▶ [WHAT TO PRODUCE]: Count every line of the material that holds the string "linejoin". Respond with the total only.

▶ [DATA UNDER STUDY]:

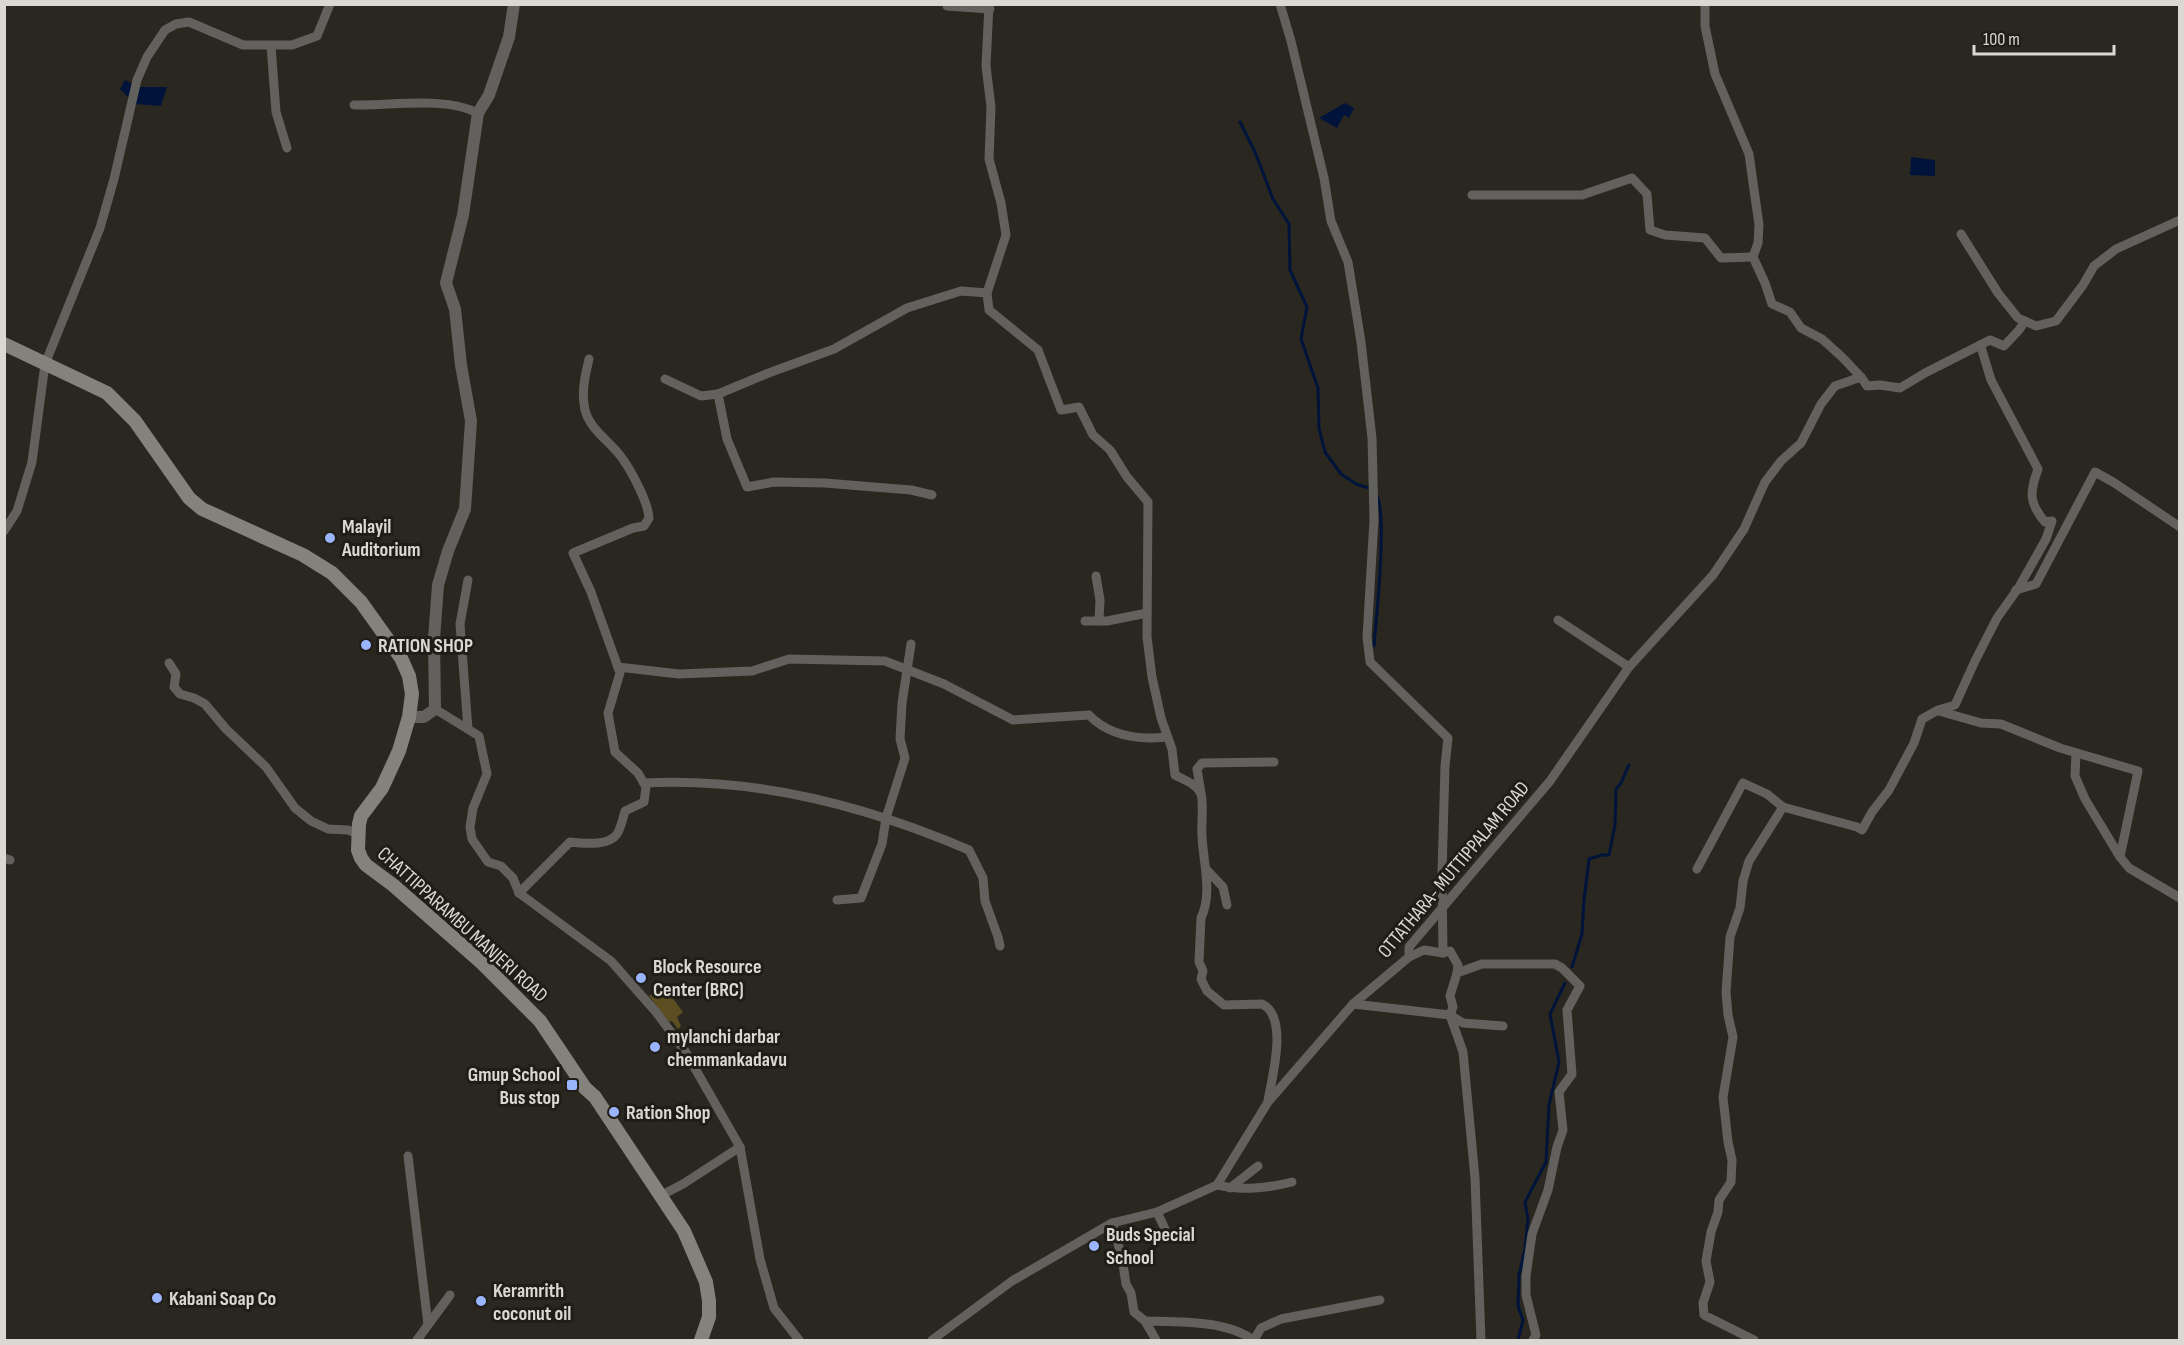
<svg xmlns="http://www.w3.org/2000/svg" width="2184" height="1345" font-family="'Sofia Sans Condensed',sans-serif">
  <rect width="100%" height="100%" fill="#29271f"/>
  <polygon fill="#5c4e20" points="663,985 683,1012 677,1017 681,1026 678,1029 672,1021 669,1022 649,996"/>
  <g fill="#00143b">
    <polygon points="125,80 138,87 167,87 161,106 135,104 120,89"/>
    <polygon points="1345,103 1354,108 1349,118 1344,115 1337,128 1319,118"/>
    <polygon points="1911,157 1935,160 1935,176 1910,175"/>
  </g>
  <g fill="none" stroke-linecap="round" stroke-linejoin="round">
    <g stroke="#00143b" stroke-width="3">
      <polyline points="1240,122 1255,152 1273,199 1289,224 1290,270 1307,307 1301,339 1318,388 1319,428 1325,452 1341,474 1356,484 1372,489"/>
      <path d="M1374,646C1376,620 1388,511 1376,494"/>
      <polyline points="1572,967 1582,934 1584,900 1589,859 1602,855 1609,855 1615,825 1616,789 1621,783 1629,765"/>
      <polyline points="1518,1340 1523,1320 1518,1306 1519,1275 1525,1249 1528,1219 1525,1202 1546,1162 1549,1105 1559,1062 1550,1014 1565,983"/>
    </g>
    <g stroke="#62615d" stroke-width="9">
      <path d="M989,4L986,66L991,107L989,159L1001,203L1006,235L987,293L989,310L1038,350L1061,410L1079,407L1093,435L1110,450L1127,477L1148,502L1147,637L1152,677L1161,718L1172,749L1175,775C1184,780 1197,784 1201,794C1204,804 1201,825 1202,836C1203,862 1213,893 1201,918L1199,962L1203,971L1201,979L1207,991L1224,1005L1262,1004C1289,1017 1272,1077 1268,1101"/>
      <polyline points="1280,4 1291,41 1324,178 1331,221 1348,262 1361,342 1372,438 1374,520 1367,637 1370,662 1448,738 1445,766 1442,873 1443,953"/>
      <polyline points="1705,4 1705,26 1715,74 1749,154 1759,225 1758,243 1753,257 1765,283 1772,304 1790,312 1801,328 1822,339 1842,357 1861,377 1867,386 1880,385 1900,388 1925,373 1990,340 2004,346 2019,330 2025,321"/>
      <polyline points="947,6 990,9"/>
      <polyline points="271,46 276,112 287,148"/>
      <path d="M354,105C391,106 445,96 478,113"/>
      <polyline points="1472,195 1582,195 1632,178 1647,194 1650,230 1665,235 1705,238 1721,258 1753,257"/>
      <polyline points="1961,234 1998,293 2018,318 2036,326 2056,321 2083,285 2094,266 2116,249 2180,220"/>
      <polyline points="665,379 701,396 718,394 727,439 747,487 774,482 825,483 911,490 932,495"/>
      <polyline points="718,394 766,374 834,349 907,308 961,291 987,293"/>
      <polyline points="4,531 17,511 32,462 45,364 100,228 114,179 137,80 147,57 165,30 176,24 189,22 243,45 292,45 317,36 330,4"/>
      <polyline points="1096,576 1100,600 1099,621"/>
      <polyline points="2016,590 2036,584 2095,472 2113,482 2180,527"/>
      <polyline points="1558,620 1629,667"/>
      <polyline points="1085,621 1107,621 1147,613"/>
      <polyline points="169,663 176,674 174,687 180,694 194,698 205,704 226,729 266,767 295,808 311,821 328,829 348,830 358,834"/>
      <path d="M618,667L679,674L752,671L789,659L885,661L944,684L1013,720L1089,715C1109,736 1138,740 1167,737"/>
      <polyline points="435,709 479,736 487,774 473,808 470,827 472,839 488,862 501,866 513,878 519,893"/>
      <polyline points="1939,711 1981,723 2001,724 2060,748 2138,771 2120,857 2129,868 2180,898"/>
      <polyline points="468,729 460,624 468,580"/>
      <polyline points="2076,753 2075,776 2085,799 2120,857"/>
      <path d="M644,783C755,777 867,806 969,850L983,878L985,901L998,937L1000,946"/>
      <polyline points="1201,793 1197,769 1202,763 1274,762"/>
      <polyline points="4,858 10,860"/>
      <polyline points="1206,869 1223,887 1227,905"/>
      <polyline points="1697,869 1743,783 1767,794 1783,807"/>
      <path d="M519,893L570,842C583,843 608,847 617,834C621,828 623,818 625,811L644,802L646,787L638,773L615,752L608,713L620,673L591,592L573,553L633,528L644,526L649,518C648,502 632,472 622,458C611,442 590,430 585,410C581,393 585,376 589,359"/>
      <polyline points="519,893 611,961 656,1012 685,1051 740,1147 760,1259 774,1308 799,1340"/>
      <polyline points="837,900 861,898 882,844 886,818 905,758 900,739 902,703 911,644"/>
      <polyline points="1409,957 1424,950 1443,953 1450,951 1458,965 1457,973"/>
      <polyline points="1353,1004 1450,1015 1453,1007 1450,996 1457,973 1482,964 1555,964 1562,968 1580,986 1567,1010 1572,1074 1559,1092 1563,1130 1557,1147 1548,1190 1532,1234 1526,1276 1526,1295 1536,1335 1533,1340"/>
      <polyline points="408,1156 428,1325"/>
      <path d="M1217,1185C1240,1191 1269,1188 1292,1182"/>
      <polyline points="1230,1188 1258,1166"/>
      <polyline points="660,1196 683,1184 740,1147"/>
      <polyline points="1157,1212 1165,1229"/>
      <polyline points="1112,1223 1122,1258 1126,1284 1131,1293 1134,1312 1145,1321 1156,1340"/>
      <path d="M1145,1321C1178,1322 1226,1320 1253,1340"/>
      <polyline points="417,1340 450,1295"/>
      <polyline points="932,1340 1012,1281 1112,1223 1157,1212 1217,1185 1268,1102 1353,1004 1409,957 1409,947 1550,781 1629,667 1713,575 1744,529 1765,482 1781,461 1801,443 1821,404 1835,386 1861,377"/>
      <polyline points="1254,1340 1261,1328 1281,1319 1380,1300"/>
      <polyline points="1481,1340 1475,1178 1463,1052 1450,1015 1463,1023 1503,1026"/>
      <path d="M1754,1340L1704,1315L1703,1303L1710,1282L1706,1261L1711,1232L1718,1212L1719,1200L1731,1182L1732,1160L1728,1142L1723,1097L1733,1037L1728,1015L1726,992L1730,937L1740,908L1743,881L1749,861L1783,807L1857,827L1862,830L1872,812L1889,790L1914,743L1922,719L1938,710L1955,705L1975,661L1997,618L2019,587L2046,539L2052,521L2045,522C2028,502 2030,491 2038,469L1991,380L1981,347"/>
    </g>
    <polyline stroke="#62615d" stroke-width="12" points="409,717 424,717 435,709 434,639 438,585 448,551 465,509 471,421 461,365 455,309 446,283 463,215 478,113 489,95 509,37 514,4"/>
    <polyline stroke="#84827c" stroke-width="14" points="4,344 107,393 135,421 189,498 202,509 303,555 332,573 361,602 401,658 409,676 412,694 409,717 399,751 382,788 361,816 359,824 358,850 361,858 366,865 393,885 482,963 540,1021 585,1088 595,1097 684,1231 706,1282 709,1301 709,1317 701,1340"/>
  </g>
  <g fill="#9ab5fd" stroke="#1f1d16" stroke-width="2">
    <circle cx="330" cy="538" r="6"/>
    <circle cx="366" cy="645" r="6"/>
    <circle cx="641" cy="978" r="6"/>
    <circle cx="655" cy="1047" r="6"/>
    <rect x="566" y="1079" width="12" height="12" rx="3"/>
    <circle cx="614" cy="1112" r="6"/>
    <circle cx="1094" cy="1246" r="6"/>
    <circle cx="157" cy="1298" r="6"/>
    <circle cx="481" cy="1301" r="6"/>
  </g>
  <g text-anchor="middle" stroke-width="6" stroke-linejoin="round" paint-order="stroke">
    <g font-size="20" font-weight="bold" fill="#dad8d3" stroke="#1f1d16" text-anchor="start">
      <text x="342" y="533">Malayil<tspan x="342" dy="23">Auditorium</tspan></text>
      <text x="378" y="652">RATION SHOP</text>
      <text x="653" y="973">Block Resource<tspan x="653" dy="23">Center (BRC)</tspan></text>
      <text x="667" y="1043">mylanchi darbar<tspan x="667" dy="23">chemmankadavu</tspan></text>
      <text x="560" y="1081" text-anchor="end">Gmup School<tspan x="560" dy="23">Bus stop</tspan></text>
      <text x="626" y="1119">Ration Shop</text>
      <text x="1106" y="1241">Buds Special<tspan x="1106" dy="23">School</tspan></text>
      <text x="493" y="1297">Keramrith<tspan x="493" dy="23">coconut oil</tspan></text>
      <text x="169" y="1305">Kabani Soap Co</text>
    </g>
    <g font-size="20" fill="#dad8d3" stroke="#1f1d16">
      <text transform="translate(1453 869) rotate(-50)" y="7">OTTATHARA- MUTTIPPALAM ROAD</text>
      <text transform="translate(463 924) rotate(42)" y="7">CHATTIPPARAMBU MANJERI ROAD</text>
    </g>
  </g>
  <rect width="2184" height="1345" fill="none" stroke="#dad8d3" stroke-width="12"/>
  <path d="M1974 45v9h140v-9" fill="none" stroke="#dad8d3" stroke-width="3"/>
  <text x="1983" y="45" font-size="18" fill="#dad8d3" stroke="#1f1d16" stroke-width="4.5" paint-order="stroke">100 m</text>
</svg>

▶ [SOLUTION TO THIS PROBLEM]: 2